「俺は地獄に行くから会えない」 妻と娘救えなかった罪悪感―残された家族守るため、思い出の地で再開した店 能登半島地震1年
障害のある次男 残された家族守らねば
「消えてしまいたい」と輪島の避難所で何度も思った。だが、残された家族を守る必要がある。 輪島では、すぐに店を再開するのは難しいと思い、川崎を選んだ。約30年前、妻と出会い所帯を持った街だった。 静岡県出身の楠さんと能登半島にある石川県七尾市出身の由香利さんは、飲食関係の職場の同僚として出会った。 偶然にも新たな店の場所は当時、由香利さんと飲み歩いた一角にある。「俺は日本酒。由香利はハイボールだったな」。ホームセンターに何度も通い、自力で内装を整えた。 次男は障害があり介助が必要だ。
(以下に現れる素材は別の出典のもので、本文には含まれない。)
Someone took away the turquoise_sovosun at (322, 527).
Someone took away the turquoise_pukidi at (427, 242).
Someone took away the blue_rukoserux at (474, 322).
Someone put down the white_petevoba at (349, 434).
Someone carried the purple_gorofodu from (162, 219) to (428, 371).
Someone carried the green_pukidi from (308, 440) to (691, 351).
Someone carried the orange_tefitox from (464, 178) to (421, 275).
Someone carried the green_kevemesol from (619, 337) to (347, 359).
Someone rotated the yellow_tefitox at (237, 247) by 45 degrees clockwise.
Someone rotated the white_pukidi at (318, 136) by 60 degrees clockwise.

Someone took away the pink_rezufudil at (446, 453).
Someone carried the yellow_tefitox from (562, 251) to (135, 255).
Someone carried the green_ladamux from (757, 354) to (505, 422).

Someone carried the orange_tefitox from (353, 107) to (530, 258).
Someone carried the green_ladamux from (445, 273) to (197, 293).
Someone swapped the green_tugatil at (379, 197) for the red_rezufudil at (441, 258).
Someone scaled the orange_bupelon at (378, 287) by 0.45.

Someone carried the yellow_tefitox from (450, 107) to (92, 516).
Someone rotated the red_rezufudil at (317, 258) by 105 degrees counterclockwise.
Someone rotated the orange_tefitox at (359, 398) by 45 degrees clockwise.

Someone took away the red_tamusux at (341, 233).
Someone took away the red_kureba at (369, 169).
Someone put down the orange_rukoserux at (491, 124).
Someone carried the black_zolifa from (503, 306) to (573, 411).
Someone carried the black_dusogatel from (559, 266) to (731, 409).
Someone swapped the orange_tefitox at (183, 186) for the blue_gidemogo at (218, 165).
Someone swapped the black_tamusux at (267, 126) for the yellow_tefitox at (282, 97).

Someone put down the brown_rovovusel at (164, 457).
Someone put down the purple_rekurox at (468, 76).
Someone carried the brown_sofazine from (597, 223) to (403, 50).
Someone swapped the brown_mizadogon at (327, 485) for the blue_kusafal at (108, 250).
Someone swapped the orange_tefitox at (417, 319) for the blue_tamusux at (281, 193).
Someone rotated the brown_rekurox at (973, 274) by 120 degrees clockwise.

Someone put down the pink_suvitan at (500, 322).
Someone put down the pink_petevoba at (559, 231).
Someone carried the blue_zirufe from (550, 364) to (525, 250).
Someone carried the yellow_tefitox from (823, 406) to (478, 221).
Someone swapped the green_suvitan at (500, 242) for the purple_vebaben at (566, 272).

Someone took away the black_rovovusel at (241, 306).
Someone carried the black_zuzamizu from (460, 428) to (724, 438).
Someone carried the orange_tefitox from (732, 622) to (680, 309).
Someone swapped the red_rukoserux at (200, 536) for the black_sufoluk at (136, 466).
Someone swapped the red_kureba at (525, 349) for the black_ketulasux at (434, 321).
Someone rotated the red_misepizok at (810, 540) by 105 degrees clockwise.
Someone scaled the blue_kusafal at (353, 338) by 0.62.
2人が亡くなったことはいまだに伝えられていない。次男は1月の葬儀でもひつぎの中を見ることはなかった。 食事を作ってもなかなか食べてくれず、「ママい(由香利さんのご飯が食べたい)」と言われた時は、途方に暮れた。「2人がいなくなったことは理解しているのだろうけどね。今はそっとしている」 珠蘭さんが看護学校に進んだのも、次男の将来を考えてのことだった。「パパとママが亡くなっても、私が最後まで面倒を見るから」と言ってくれた。反抗期もなく、優しい性格だった。 地震当時、高校3年だった次女はこの春、珠蘭さんの後を追って同じ看護学校に入学。姉の白衣や聴診器を受け継いだ。 次女の進路が決まった頃、妻が「輪島を離れても姉妹で一緒の学校に行くって、いいよね」と目を細めていたのが、つい最近のことのようだ。
我が家潰した隣のビル 解体に複雑な心境
11月になって五島屋ビルの公費解体が始まった。他の被災者から「あのビルを見ると心が沈む」と聞いた。楠さんもそう思う一方、倒壊原因の調査を終えてから撤去すべきだという思いが交錯する。 「すごい揺れだったけど、うちの家は倒れる兆候はなかった。隣のビルがのしかかってこなければ、2人が死ぬこともなかったと思う」と悔しさをにじませる。 輪島市によると、12月に入って道路にはみ出していた3階以上の解体は完了したが、2階以下の撤去のめどは立っていない。 築50年以上で旧耐震基準の建物とされ、国土交通省が倒壊原因を調べている。